Leading the writing workshop with the high school students, about one hour, or just a little more. In the library of their high school downstairs. Most of these students come from the “feeder” (according to one of the teachers) of Mexington Elementary school. Most of the students in the workshop live in the Mexington barrio. 16 students showed up to the workshop this time, about ten less than last time.
I brought notebooks for the students, and we began by doing some free-writing. First, I asked the students to open to the first spread in their notebooks, and on the left page to write Stereotypes. Below this, students drafted a list of Latino stereotypes, ranging from “lazy,” “illegal,” “bad students,” “cholos,” and the like to some “sort of positive” according to one student, such as “hard workers” and “all about family.” These stereotypes, I told them, were for us to get the list down, to determine what we were up against as we would write about our identities and conflicts we understood between who we are, who others expect us to be, and what others think we are as Latinos. One of the teachers standing by walked by me as I led students through the free write. A white woman with Southern accents to her English. She said she was the ESL teacher. “Very inspirational” she said in hushed tones.
There were some new students to this group. One young man had only recently arrived from Mexico. He was in this teacher’s ESL class. I assured him, and all students, we welcomed Spanish in our writing, the same with Spanglish. He smiled when I said this to him, as well as another student sitting near him who also appeared not to be completely confident with his English. The student from Mexico, Marcos, was 18. I wondered how long he would be at this high school, and what expectations he had for himself.
We discussed some of these stereotypes after students free-wrote for about five minutes. The first student who shared, Ana, was from Colombia. I asked her to share some stereotypes about Colombians in Kentucky.
“First, everybody thinks we’re Mexicans.”
Laughter from the students.”
“Well when you live in Mexington,” I said. More laughter from students. “What else?”
“Everyone thinks we’re, like, into drugs, or we sell drugs.”
“Why is that?”
“Because people in Colombia, well, they used to be into drugs. They used to.”
“What, and they aren’t any more?”
“No: they are, but it’s not as bad like it used to be.”
I said I couldn’t speak to that, but I did give a quick re-count of Plan Colombia and also the capture of Pablo Escobar. As soon as I said the name Escobar, Ana nodded her head, “yes, like that,” she said.

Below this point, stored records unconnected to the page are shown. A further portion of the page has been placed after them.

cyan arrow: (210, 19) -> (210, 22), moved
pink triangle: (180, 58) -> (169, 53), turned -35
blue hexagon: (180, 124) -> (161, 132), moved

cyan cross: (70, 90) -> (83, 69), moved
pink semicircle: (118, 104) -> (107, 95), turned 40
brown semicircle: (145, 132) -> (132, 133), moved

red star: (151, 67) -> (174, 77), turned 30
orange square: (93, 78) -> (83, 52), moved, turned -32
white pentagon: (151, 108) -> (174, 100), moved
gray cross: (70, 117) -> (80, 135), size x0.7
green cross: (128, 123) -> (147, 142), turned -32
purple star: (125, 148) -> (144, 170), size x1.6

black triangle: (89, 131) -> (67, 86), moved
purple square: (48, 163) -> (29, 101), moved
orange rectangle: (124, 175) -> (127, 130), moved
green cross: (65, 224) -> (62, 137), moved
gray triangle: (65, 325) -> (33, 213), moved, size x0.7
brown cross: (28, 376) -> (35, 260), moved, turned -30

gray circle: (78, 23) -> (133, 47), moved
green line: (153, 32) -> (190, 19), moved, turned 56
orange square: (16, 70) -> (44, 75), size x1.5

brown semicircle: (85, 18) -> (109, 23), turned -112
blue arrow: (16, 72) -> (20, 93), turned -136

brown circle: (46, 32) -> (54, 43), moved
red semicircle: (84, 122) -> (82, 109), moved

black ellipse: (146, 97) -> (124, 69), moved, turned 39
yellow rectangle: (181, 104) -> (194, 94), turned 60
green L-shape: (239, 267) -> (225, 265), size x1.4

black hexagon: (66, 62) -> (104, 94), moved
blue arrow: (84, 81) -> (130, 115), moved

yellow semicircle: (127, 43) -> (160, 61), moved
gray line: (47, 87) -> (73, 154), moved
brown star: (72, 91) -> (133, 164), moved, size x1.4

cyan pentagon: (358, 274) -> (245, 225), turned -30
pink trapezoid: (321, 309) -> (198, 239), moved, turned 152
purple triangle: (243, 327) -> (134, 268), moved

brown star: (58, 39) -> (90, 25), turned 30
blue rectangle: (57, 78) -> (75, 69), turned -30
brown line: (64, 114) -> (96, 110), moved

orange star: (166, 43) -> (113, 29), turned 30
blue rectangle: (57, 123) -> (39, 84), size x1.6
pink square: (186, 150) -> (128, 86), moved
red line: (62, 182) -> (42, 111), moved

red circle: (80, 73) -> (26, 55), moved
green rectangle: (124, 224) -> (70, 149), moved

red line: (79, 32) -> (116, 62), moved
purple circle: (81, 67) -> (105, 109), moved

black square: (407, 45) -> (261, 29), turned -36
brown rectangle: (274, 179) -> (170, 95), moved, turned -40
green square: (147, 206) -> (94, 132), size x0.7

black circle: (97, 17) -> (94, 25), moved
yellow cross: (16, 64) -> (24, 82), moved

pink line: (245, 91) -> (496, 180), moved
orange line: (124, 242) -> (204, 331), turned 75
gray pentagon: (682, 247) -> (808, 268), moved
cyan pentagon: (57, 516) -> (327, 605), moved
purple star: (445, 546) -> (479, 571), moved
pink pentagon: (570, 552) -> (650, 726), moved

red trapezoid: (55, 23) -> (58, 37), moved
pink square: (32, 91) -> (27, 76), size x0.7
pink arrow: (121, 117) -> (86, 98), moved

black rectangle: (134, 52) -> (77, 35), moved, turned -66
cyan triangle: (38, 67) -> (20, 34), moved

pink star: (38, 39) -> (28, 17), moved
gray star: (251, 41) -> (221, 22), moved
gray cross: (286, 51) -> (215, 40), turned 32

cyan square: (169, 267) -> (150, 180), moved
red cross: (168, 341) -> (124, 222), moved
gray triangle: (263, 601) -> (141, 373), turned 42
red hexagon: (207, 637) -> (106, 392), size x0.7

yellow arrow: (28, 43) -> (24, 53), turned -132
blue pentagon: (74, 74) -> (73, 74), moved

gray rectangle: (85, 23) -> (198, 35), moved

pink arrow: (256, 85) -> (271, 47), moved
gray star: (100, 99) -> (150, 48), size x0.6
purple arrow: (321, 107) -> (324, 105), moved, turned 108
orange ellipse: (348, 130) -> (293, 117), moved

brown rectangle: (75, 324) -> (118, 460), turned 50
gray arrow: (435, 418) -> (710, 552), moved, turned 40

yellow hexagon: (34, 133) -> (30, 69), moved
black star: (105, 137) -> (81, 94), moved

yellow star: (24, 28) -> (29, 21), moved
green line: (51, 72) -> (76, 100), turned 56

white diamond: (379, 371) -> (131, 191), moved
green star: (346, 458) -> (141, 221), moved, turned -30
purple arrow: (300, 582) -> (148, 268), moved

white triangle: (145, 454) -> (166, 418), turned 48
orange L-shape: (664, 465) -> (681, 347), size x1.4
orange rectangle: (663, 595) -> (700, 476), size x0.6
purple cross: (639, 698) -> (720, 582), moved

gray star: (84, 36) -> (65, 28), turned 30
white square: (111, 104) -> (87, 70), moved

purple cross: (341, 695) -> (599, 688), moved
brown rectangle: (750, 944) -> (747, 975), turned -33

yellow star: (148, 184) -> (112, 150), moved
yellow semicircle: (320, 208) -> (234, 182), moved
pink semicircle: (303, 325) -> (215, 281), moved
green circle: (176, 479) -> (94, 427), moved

I then drew some connections to the drug war in Mexico, and dropped the name Chapo Guzman. So here was a stereotype shared between Colombians and Mexicans as Latinos.
We arrived, then, at some Latino parents stereotypes. Maria, the leader of the group said that one stereotype is that parents don’t care about their kids in school. “For example,” she said, “my mom didn’t graduate high school. She doesn’t know how hard it is to go to college, but she tells me.”
I instantly recognized the hallmark signs of the immigrant bargain which I had learned more in detail about at my time at MANOS. I asked Maria where this stereotype came from.
“Well the parents don’t speak English, so they don’t help with school–”
“And they are too busy working!” Rafael, another leader of the group chimed in. “They work too much, and they are always working, like third-shifts and stuff. So they don’t have time because they hardly ever see their kids.”
“And they don’t check the kids homework,” Maria said.
I had to break in the conversation and mention to the students that I had been to the Mexington Library the last few evenings, and what I saw there were parents who were interested, many of them. They may not have spoken English, but they were invested in their children. And when they took third-shifts, they did that for their kids, not so they could avoid them. I had to stick up for parents, especially when their children misinterpreted what they saw fitting the negative stereotypes of their parents, or the “deficits” schools ascribed to them.
Finally, the group read a poem by Chicano poet Luis Rodriguez dealing with racial stereotyping. As we read through together, I asked students to underline five images or phrases they liked. They did so, then I told them to write a poem modelled after Rodriguez’s “stealing” these words or images they underlined.
I will see the students again in a few weeks, and I’ll see how far they’ve progressed. I asked them to fill up at least ten pages of their journals.